Fabian Köhler 04.10.2013 / Netzpolitik

Ex-NSA-Chef sinniert über gezielte Tötung Snowdens

Vorsitzender von Geheimdienstausschuss bietet Unterstützung an

War es nur ein schlechter Scherz oder ein erschreckender Einblick in die Praxis von US-Geheimdiensten? Auf einer Veranstaltung zur IT-Sicherheit ließ der ehemalige NSA und CIA-Chef Michael Hayden am Donnerstag den Eindruck entstehen, er hätte Whistleblower Snowden gezielt töten lassen.

Eigentlich sollte es eine Diskussion über zukünftige Möglichkeiten des Umgangs mit Risiken im Internet werden.
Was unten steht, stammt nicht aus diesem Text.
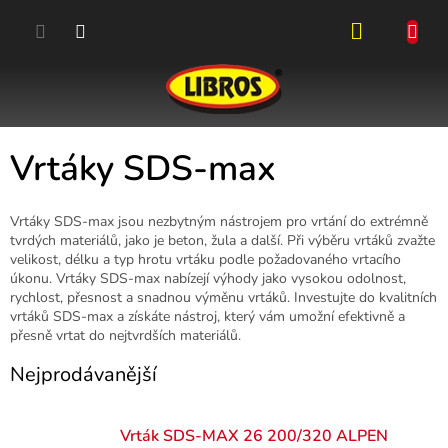
Přejít
na
obsah
NÁKUPN
KOŠÍK
Vrtáky SDS-max
Vrtáky SDS-max jsou nezbytným nástrojem pro vrtání do extrémně
tvrdých materiálů, jako je beton, žula a další. Při výběru vrtáků zvažte
velikost, délku a typ hrotu vrtáku podle požadovaného vrtacího
úkonu. Vrtáky SDS-max nabízejí výhody jako vysokou odolnost,
rychlost, přesnost a snadnou výměnu vrtáků. Investujte do kvalitních
vrtáků SDS-max a získáte nástroj, který vám umožní efektivně a
přesně vrtat do nejtvrdších materiálů.
Nejprodávanější
Vrták SDS-MAX 26 200/320 ALPEN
Doch was der ehamalige NSA und CIA-Chef, Michael Hayden, am Donnerstag in den Räumen der Washington Post vorschlug, erinnert eher an die düstere Gegenwart amerikanischer Sicherheitspolitik: Hayden gestand ein, darüber nachgedacht zu haben, Ex-Geheimdienstler und Whistleblower Edward Snowden auf eine Liste für gezielte Tötung setzen zu lassen. Cybersecurity Summit 2013 ist der Name.